When you have a decision audit trail, debugging a mystery looks like: search the knowledge graph for decisions made about the relevant system, read the reasoning, understand why the codebase looks the way it does. Fifteen minutes.

Without an audit trail, debugging a mystery looks like: read the code carefully, guess at the reasoning, check git blame, try to reconstruct what the agent was thinking. Could be hours.

The audit trail is also what prevents relitigating settled decisions. When an agent proposes an approach that was already tried and rejected, a search of the DECISION atoms surfaces the prior work. The agent sees the reasoning, understands why that path was closed, and looks for a different one.

The Architecture That Works at Scale

The system that eliminates all three failure modes has a clear structure:

OKR tree → tasks → agents → shared knowledge graph.

At the top: the goals. What the product is trying to achieve this quarter, decomposed into key results. This is the strategic context that agents reason from when they hit tradeoffs.

One level down: tasks. Each task traces to a goal in the OKR tree. Tasks have owners (agents), scopes (what files they touch), and status that updates in real time.

Executing the tasks: agents. Each agent is connected to the shared knowledge graph, reads prior context before starting, writes decisions and findings as it works.

Underneath everything: the knowledge graph. The accumulating record of decisions, learnings, and data that all agents read from and write to. This is what makes the system learn over time — the real reason agents fail is context gaps, and this is what closes them.

Migration Path: From CLAUDE.md Chaos to a Structured Workflow

If you’ve been running with a CLAUDE.md file and manual task tracking, the migration doesn’t have to be a big-bang change.

Week 1. Connect Claude Code to Momental via MCP. Create the initial OKR tree — spend thirty minutes putting in your current quarter’s goals and key results. Don’t migrate existing tasks yet; just run new work through the system.
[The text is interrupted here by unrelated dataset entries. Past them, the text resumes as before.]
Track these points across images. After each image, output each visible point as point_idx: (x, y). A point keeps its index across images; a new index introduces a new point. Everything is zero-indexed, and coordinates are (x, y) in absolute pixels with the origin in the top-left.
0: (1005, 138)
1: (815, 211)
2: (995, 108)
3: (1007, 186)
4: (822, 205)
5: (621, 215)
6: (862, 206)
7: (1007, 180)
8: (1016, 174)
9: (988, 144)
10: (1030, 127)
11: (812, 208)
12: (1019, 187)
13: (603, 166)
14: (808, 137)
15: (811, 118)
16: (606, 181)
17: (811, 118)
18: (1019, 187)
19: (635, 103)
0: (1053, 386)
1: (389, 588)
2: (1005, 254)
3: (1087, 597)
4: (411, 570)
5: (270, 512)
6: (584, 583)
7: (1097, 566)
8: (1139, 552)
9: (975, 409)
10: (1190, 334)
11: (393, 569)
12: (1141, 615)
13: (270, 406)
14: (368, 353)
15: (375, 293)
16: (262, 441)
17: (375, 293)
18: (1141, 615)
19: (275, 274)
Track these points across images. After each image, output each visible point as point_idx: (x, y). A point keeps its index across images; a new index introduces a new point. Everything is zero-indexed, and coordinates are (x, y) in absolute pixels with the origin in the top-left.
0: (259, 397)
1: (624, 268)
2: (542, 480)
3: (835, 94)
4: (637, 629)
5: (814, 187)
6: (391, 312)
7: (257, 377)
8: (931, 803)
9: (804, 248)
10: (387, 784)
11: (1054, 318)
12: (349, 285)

Week 2. Start having agents write DECISION atoms for major choices. You don’t need all decisions — just the ones about how key systems work, what the architectural boundaries are, which approaches have been tried and ruled out.

Week 3. Add the second and third agents. With the context layer in place, the coordination failure modes don’t appear. Agents read from the same graph and stay aligned.

Ongoing. The CLAUDE.md file gets progressively simpler. The institutional knowledge migrates from a file you maintain to a graph that agents maintain. The graph is a better home for it — it’s structured, queryable, and updates automatically.


Scaling Claude Code isn’t about running more agents. It’s about giving the agents you run a foundation that keeps them coherent. Momental is that foundation.